| EXERCISE PROMPT |
Take from the material every line that contains the word "There".

━━━━

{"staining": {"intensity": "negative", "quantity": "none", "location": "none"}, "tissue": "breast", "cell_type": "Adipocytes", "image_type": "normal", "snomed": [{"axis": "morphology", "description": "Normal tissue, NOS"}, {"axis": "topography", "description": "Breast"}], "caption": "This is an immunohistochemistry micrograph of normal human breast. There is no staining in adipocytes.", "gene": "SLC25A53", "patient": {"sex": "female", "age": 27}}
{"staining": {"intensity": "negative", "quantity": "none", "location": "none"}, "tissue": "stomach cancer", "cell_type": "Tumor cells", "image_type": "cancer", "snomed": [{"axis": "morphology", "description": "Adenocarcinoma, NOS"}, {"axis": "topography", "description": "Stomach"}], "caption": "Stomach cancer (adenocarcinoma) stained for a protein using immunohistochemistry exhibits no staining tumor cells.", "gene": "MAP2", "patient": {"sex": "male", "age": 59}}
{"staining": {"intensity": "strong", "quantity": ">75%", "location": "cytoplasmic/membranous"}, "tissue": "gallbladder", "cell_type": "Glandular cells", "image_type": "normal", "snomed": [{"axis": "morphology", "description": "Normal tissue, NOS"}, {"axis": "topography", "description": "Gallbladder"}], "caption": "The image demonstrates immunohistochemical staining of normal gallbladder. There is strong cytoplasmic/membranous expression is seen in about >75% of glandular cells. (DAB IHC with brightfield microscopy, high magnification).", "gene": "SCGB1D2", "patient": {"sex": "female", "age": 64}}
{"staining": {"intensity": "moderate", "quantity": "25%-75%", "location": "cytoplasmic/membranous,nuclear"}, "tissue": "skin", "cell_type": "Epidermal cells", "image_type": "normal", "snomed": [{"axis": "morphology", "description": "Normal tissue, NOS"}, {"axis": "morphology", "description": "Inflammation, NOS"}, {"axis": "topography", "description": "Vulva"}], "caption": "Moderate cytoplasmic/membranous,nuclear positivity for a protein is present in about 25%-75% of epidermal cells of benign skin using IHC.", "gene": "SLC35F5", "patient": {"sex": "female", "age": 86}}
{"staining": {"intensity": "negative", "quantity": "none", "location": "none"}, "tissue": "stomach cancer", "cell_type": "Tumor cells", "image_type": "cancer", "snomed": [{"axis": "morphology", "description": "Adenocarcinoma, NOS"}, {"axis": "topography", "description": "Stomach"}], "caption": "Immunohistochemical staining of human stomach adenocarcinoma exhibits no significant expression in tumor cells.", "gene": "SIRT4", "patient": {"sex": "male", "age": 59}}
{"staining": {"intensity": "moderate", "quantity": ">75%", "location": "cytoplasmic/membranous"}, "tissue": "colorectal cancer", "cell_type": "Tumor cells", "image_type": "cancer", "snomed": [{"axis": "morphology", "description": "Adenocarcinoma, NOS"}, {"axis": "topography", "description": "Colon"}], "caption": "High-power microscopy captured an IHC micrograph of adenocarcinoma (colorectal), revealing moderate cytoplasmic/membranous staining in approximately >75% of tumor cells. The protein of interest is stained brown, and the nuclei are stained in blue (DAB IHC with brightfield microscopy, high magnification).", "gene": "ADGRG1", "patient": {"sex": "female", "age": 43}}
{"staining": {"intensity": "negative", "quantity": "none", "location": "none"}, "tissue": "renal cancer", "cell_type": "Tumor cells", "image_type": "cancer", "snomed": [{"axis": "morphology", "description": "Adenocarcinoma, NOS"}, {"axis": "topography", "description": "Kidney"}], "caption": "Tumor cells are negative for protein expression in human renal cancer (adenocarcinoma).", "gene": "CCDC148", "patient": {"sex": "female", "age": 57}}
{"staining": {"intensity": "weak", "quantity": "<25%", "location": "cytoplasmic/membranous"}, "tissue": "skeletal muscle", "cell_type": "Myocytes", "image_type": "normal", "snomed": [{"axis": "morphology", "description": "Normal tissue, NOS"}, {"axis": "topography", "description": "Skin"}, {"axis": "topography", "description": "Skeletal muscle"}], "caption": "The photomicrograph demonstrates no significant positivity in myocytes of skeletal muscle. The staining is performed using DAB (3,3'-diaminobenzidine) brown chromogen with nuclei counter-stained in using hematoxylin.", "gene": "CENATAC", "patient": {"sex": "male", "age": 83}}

━━━━

| EXERCISE RESULT |
{"staining": {"intensity": "negative", "quantity": "none", "location": "none"}, "tissue": "breast", "cell_type": "Adipocytes", "image_type": "normal", "snomed": [{"axis": "morphology", "description": "Normal tissue, NOS"}, {"axis": "topography", "description": "Breast"}], "caption": "This is an immunohistochemistry micrograph of normal human breast. There is no staining in adipocytes.", "gene": "SLC25A53", "patient": {"sex": "female", "age": 27}}
{"staining": {"intensity": "strong", "quantity": ">75%", "location": "cytoplasmic/membranous"}, "tissue": "gallbladder", "cell_type": "Glandular cells", "image_type": "normal", "snomed": [{"axis": "morphology", "description": "Normal tissue, NOS"}, {"axis": "topography", "description": "Gallbladder"}], "caption": "The image demonstrates immunohistochemical staining of normal gallbladder. There is strong cytoplasmic/membranous expression is seen in about >75% of glandular cells. (DAB IHC with brightfield microscopy, high magnification).", "gene": "SCGB1D2", "patient": {"sex": "female", "age": 64}}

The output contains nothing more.